Page:Ivoi - Jud Allan, roi des gamins.djvu/210

La bibliothèque libre.
Le texte de cette page a été corrigé et est conforme au fac-similé.

Tous les deux ou trois cents mètres, il se reposait un instant en faisant la planche. Après quoi il repartait.

À l’estime, il avait parcouru la moitié de la distance qui le déparait de la côte, quand un frisson le secoua tout entier.

À quelques brasses de lui, il venait de distinguer un objet triangulaire, ressemblant à une petite voile latine, qui courait à la surface des eaux.

L’aileron dorsal d’un requin, se dit-il avec angoisse.

Mais, malgré l’imminence du danger, son sang-froid ne l’abandonna pas.

Le requin voit mal, si mal que parfois un petit poisson, dénommé remora, le guide, remplissant les fonctions du caniche pour l’aveugle.

Mais, par contre, il a l’ouïe très développée.

Le moindre bruit insolite attire son attention, détermine la direction de sa course. Il nage au son avec une certitude absolue.
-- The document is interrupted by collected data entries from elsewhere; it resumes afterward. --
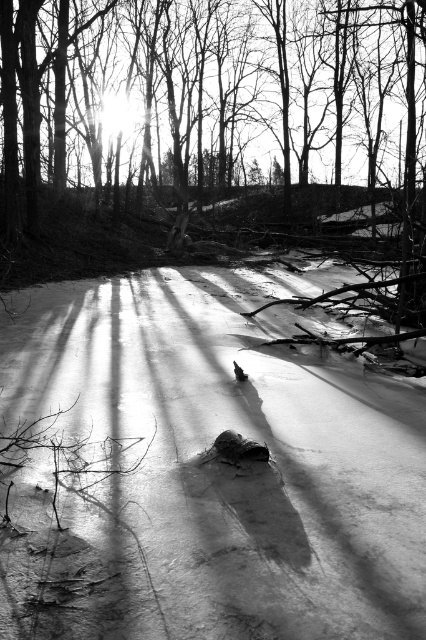
Question: Which point appears closest to the camera in this image?

Choices:
 (A) (2, 36)
 (B) (124, 502)

Answer: (B)

Question: Is the position of white matte snow at center less distant than that of silhouette bare tree at center?

Choices:
 (A) yes
 (B) no

Answer: (A)

Question: Can you confirm if white matte snow at center is wider than silhouette bare tree at center?

Choices:
 (A) yes
 (B) no

Answer: (B)

Question: Can you confirm if white matte snow at center is smaller than silhouette bare tree at center?

Choices:
 (A) no
 (B) yes

Answer: (B)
Jud s’allongea sur l’eau, se laissant flotter ainsi, qu’un corps mort.

Malheureusement, dans cette position, il ne lui était plus possible de surveiller les mouvements du squale. D’une seconde à l’autre, il pouvait être happé par la gueule formidable de l’ennemi.

Deux, trois minutes passèrent ainsi, minutes d’épouvante et d’horreur.

Enfin, la tension de ses nerfs devint telle, qu’au risque d’attirer le requin, le gamin voulut voir. Il reprit la position du nageur, non sans avoir glissé entre ses dents son couteau ouvert.

L’aileron avait disparu.

Le squale s’était éloigné, sans avoir éventé la proie si proche de lui.

Jud poussa un soupir de satisfaction profonde. On a beau être brave, avoir fait le sacrifice de sa vie, la pensée d’être dépecé par un monstre marin ne saurait être accueillie comme une perspective agréable.

Mais l’heure ne permettait pas les longues auto-congratulations. Le gamin recommença à nager vers la terre.

Maintenant, il était assez rapproché pour discerner nettement la côte où il voulait aborder.

Elle semblait formée de falaises verticales tombant à pic dans la mer. En face de Jud, deux petites baies se creusaient dans la muraille rocheuse.